### ARBEITSAUFTRAG A
Kopieren Sie aus dem Textauszug den Abschnitt, der mit den Worten „alfonsAlfons Bauer-Ohlberg, Mitglied“ beginnt und mit „verantwortet worden sein.“ endet, wortgetreu.

### TEXTAUSZUG
◇ ◇ ◇ ◇ ◇
Straßen Hindenburg und Hinrich Wilhelm Kopf umbenennen

Alfons Bauer-Ohlberg, Mitglied der Grünen Stadtratsfraktion fragt sich: Warum sollen wir nicht an den Straßennamen Hindenburg und Hinrich Wilhelm Kopf festhalten?  

20.04.15 –

alfonsAlfons Bauer-Ohlberg, Mitglied der Grünen Stadtratsfraktion fragt sich: Warum sollen wir nicht an den Straßennamen Hindenburg und Hinrich Wilhelm Kopf festhalten?

 

Die Benennung einer Örtlichkeit mit dem Namen einer Person erfolgt nach dessen Tod zur Erinnerung an herausragende Personen, die sich um die verschiedenen gesellschaftlichen Aufgaben verdient gemacht haben. Sie erfolgt zustimmend und mit hohem ethischem Anspruch in ehrender Anerkennung der Lebensleistung und seiner Wirkung. Das schließt Irrungen und Brüche in einem Lebensweg nicht aus, solche sollten jedoch durch die Person selbst bekannt und öffentlich verantwortet worden sein.
◇ ◇ ◇ ◇ ◇
### MATERIAL ZUR ÜBUNG
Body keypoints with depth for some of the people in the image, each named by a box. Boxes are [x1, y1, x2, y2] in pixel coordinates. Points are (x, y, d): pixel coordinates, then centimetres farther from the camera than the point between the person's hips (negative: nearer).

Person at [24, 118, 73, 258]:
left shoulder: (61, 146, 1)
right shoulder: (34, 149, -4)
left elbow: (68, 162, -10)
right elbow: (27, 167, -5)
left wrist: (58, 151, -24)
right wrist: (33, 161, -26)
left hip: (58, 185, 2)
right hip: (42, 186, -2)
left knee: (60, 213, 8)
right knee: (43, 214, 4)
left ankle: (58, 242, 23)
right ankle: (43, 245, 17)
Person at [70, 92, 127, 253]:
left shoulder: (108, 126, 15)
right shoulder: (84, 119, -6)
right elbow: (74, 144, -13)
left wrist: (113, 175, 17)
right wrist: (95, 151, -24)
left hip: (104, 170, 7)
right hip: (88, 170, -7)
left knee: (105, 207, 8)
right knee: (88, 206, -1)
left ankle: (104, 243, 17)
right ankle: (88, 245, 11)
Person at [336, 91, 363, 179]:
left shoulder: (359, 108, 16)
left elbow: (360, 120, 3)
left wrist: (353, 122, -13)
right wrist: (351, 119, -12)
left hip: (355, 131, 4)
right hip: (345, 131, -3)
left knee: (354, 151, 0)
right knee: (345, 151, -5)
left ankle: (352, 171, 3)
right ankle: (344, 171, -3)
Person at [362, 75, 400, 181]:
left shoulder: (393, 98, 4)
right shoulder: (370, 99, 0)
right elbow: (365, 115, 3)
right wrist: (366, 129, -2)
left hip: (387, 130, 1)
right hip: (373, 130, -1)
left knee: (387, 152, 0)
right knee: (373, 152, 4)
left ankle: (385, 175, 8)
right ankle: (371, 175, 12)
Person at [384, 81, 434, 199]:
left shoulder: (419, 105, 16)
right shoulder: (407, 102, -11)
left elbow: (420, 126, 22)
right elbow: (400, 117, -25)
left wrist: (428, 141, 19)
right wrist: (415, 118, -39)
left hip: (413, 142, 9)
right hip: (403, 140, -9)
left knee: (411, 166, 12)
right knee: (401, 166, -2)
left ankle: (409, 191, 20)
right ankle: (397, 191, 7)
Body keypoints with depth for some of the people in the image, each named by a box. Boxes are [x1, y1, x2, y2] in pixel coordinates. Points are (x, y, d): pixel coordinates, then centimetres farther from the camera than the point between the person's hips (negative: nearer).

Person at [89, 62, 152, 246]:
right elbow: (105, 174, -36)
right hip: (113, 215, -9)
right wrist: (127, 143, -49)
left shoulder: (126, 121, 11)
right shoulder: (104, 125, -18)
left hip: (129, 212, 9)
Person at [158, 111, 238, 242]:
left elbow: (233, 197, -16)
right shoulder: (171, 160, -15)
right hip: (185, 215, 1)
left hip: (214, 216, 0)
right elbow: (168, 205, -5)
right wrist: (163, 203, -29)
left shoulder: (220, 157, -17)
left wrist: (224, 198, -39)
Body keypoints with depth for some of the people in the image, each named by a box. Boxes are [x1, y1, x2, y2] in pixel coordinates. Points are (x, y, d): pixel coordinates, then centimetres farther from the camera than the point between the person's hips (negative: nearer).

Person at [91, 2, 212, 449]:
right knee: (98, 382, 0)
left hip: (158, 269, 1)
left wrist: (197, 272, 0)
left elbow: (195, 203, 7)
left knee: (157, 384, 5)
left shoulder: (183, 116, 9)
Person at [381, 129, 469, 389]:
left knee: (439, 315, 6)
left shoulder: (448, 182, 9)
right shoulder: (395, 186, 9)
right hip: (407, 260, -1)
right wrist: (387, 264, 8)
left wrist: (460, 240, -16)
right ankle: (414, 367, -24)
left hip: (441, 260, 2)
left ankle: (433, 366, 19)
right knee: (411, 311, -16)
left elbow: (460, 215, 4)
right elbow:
◇ ◇ ◇ ◇ ◇
### ARBEITSAUFTRAG B
Addieren Sie 38 zu jeder Zahl in den Körperpunkt-Angaben (x, y, d) der Datensätze, und zwar nur im Abschnitt, der mit der Zeile beginnt, die „left knee: (354, 151, 0)“ enthält, und mit der Zeile endet, die „left ankle: (409, 191, 20)“ enthält. Geben Sie allein diese Zeilen vollständig wieder, beide Randzeilen und alle übrigen Zeilen dazwischen eingeschlossen.

### LÖSUNG DER AUFGABE A
alfonsAlfons Bauer-Ohlberg, Mitglied der Grünen Stadtratsfraktion fragt sich: Warum sollen wir nicht an den Straßennamen Hindenburg und Hinrich Wilhelm Kopf festhalten?

 

Die Benennung einer Örtlichkeit mit dem Namen einer Person erfolgt nach dessen Tod zur Erinnerung an herausragende Personen, die sich um die verschiedenen gesellschaftlichen Aufgaben verdient gemacht haben. Sie erfolgt zustimmend und mit hohem ethischem Anspruch in ehrender Anerkennung der Lebensleistung und seiner Wirkung. Das schließt Irrungen und Brüche in einem Lebensweg nicht aus, solche sollten jedoch durch die Person selbst bekannt und öffentlich verantwortet worden sein.

### LÖSUNG DER AUFGABE B
left knee: (392, 189, 38)
right knee: (383, 189, 33)
left ankle: (390, 209, 41)
right ankle: (382, 209, 35)
Person at [362, 75, 400, 181]:
left shoulder: (431, 136, 42)
right shoulder: (408, 137, 38)
right elbow: (403, 153, 41)
right wrist: (404, 167, 36)
left hip: (425, 168, 39)
right hip: (411, 168, 37)
left knee: (425, 190, 38)
right knee: (411, 190, 42)
left ankle: (423, 213, 46)
right ankle: (409, 213, 50)
Person at [384, 81, 434, 199]:
left shoulder: (457, 143, 54)
right shoulder: (445, 140, 27)
left elbow: (458, 164, 60)
right elbow: (438, 155, 13)
left wrist: (466, 179, 57)
right wrist: (453, 156, -1)
left hip: (451, 180, 47)
right hip: (441, 178, 29)
left knee: (449, 204, 50)
right knee: (439, 204, 36)
left ankle: (447, 229, 58)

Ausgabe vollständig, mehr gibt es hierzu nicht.